_EXERCISE BRIEF_. Render every line of the data below as a numbered list, skipping any blank lines. Leave the pictures out of your answer.

_STORED DATA_.
--------------------------------------------------
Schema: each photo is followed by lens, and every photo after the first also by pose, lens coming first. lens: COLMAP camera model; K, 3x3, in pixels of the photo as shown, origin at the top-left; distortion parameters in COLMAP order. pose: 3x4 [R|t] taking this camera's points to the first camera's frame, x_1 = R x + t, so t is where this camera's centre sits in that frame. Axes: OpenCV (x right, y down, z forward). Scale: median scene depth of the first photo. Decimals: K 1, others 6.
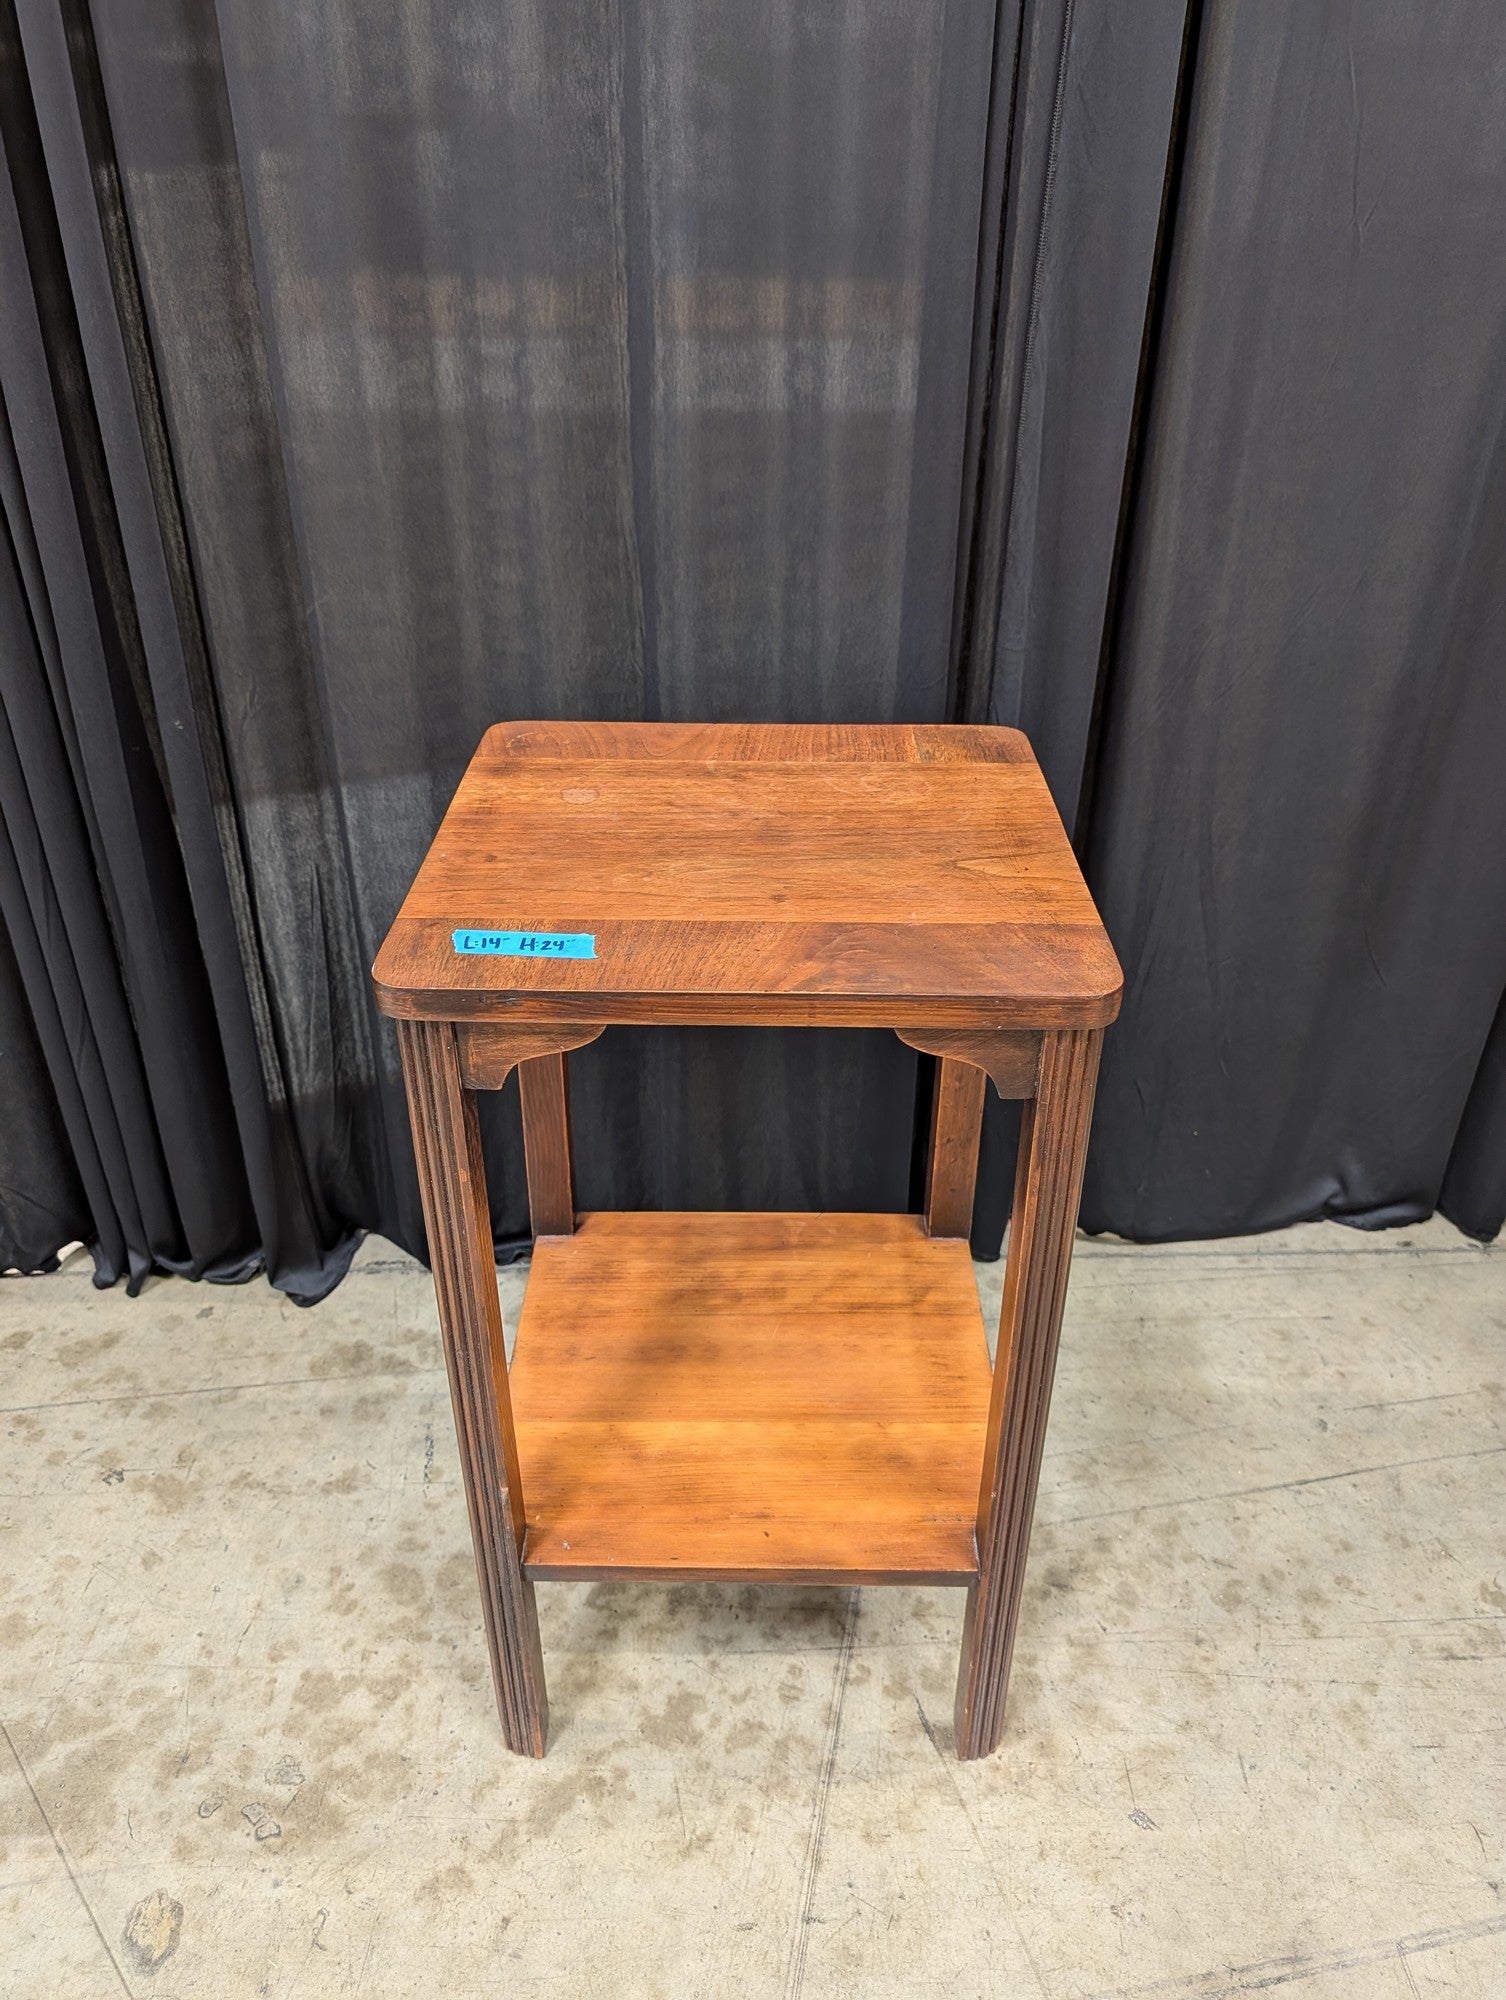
lens RADIAL K [[1451.7, 0, 753.0], [0, 1451.7, 1000.0], [0, 0, 1]] dist [0.011392, -0.008060]
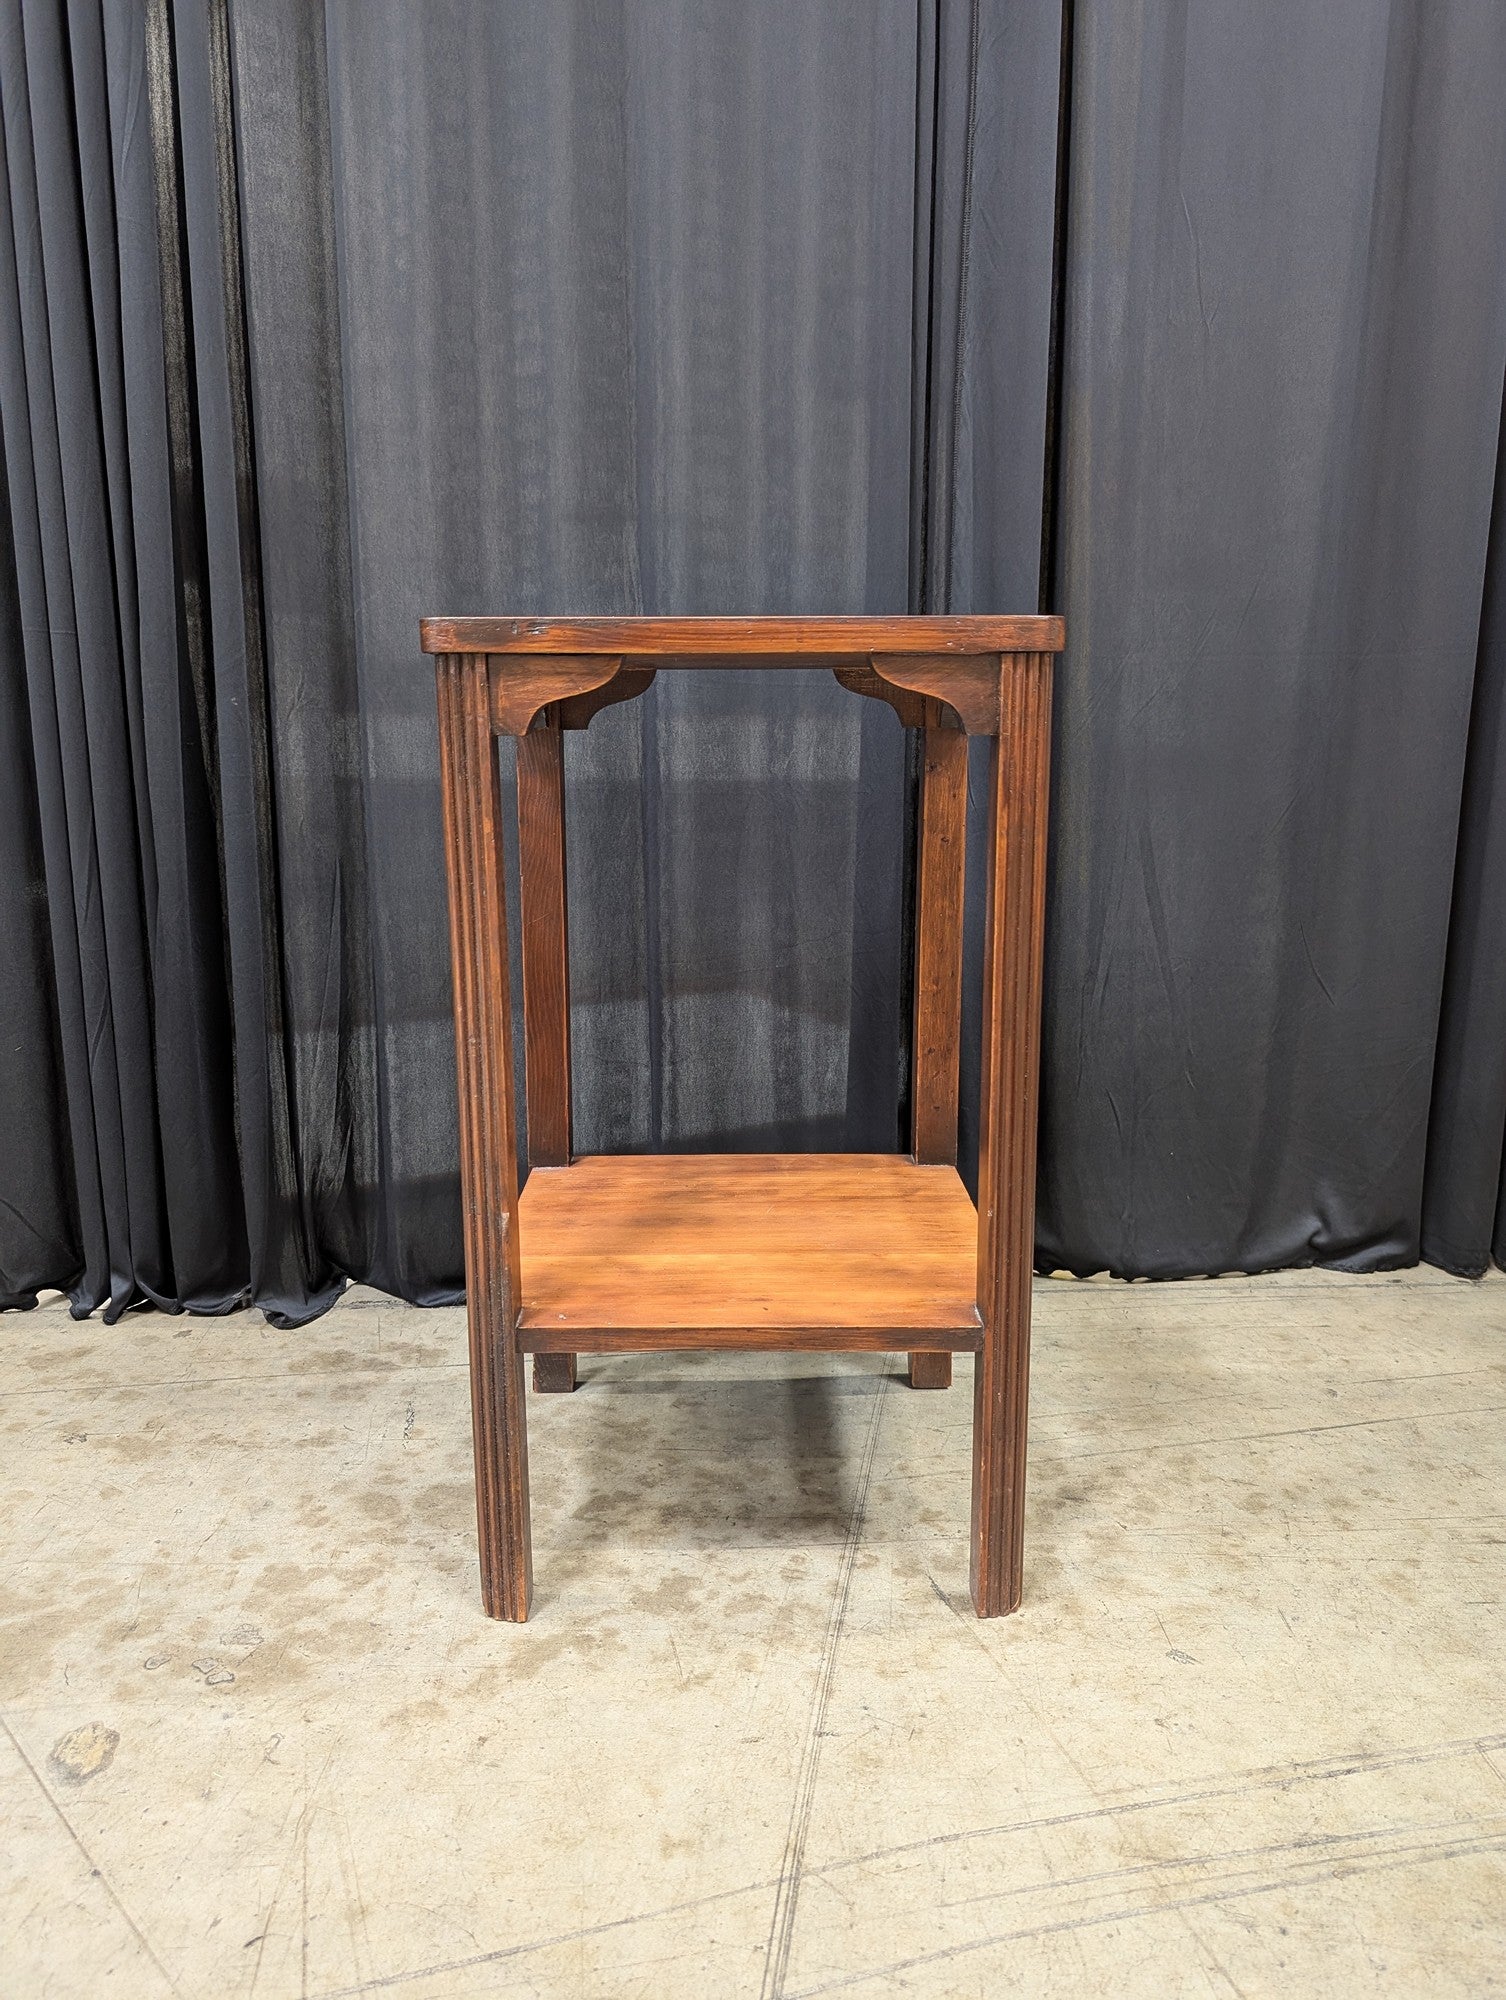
lens RADIAL K [[1441.9, 0, 751.3], [0, 1441.9, 999.7], [0, 0, 1]] dist [0.015327, -0.006875]
pose [[0.999779, -0.010074, 0.018429, -0.014373], [0.015666, 0.942136, -0.334866, 0.435278], [-0.013989, 0.335080, 0.942086, 0.007149]]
--------------------------------------------------
_RESULT_.
1. Schema: each photo is followed by lens, and every photo after the first also by pose, lens coming first. lens: COLMAP camera model; K, 3x3, in pixels of the photo as shown, origin at the top-left; distortion parameters in COLMAP order. pose: 3x4 [R|t] taking this camera's points to the first camera's frame, x_1 = R x + t, so t is where this camera's centre sits in that frame. Axes: OpenCV (x right, y down, z forward). Scale: median scene depth of the first photo. Decimals: K 1, others 6.
2. lens RADIAL K [[1451.7, 0, 753.0], [0, 1451.7, 1000.0], [0, 0, 1]] dist [0.011392, -0.008060]
3. lens RADIAL K [[1441.9, 0, 751.3], [0, 1441.9, 999.7], [0, 0, 1]] dist [0.015327, -0.006875]
4. pose [[0.999779, -0.010074, 0.018429, -0.014373], [0.015666, 0.942136, -0.334866, 0.435278], [-0.013989, 0.335080, 0.942086, 0.007149]]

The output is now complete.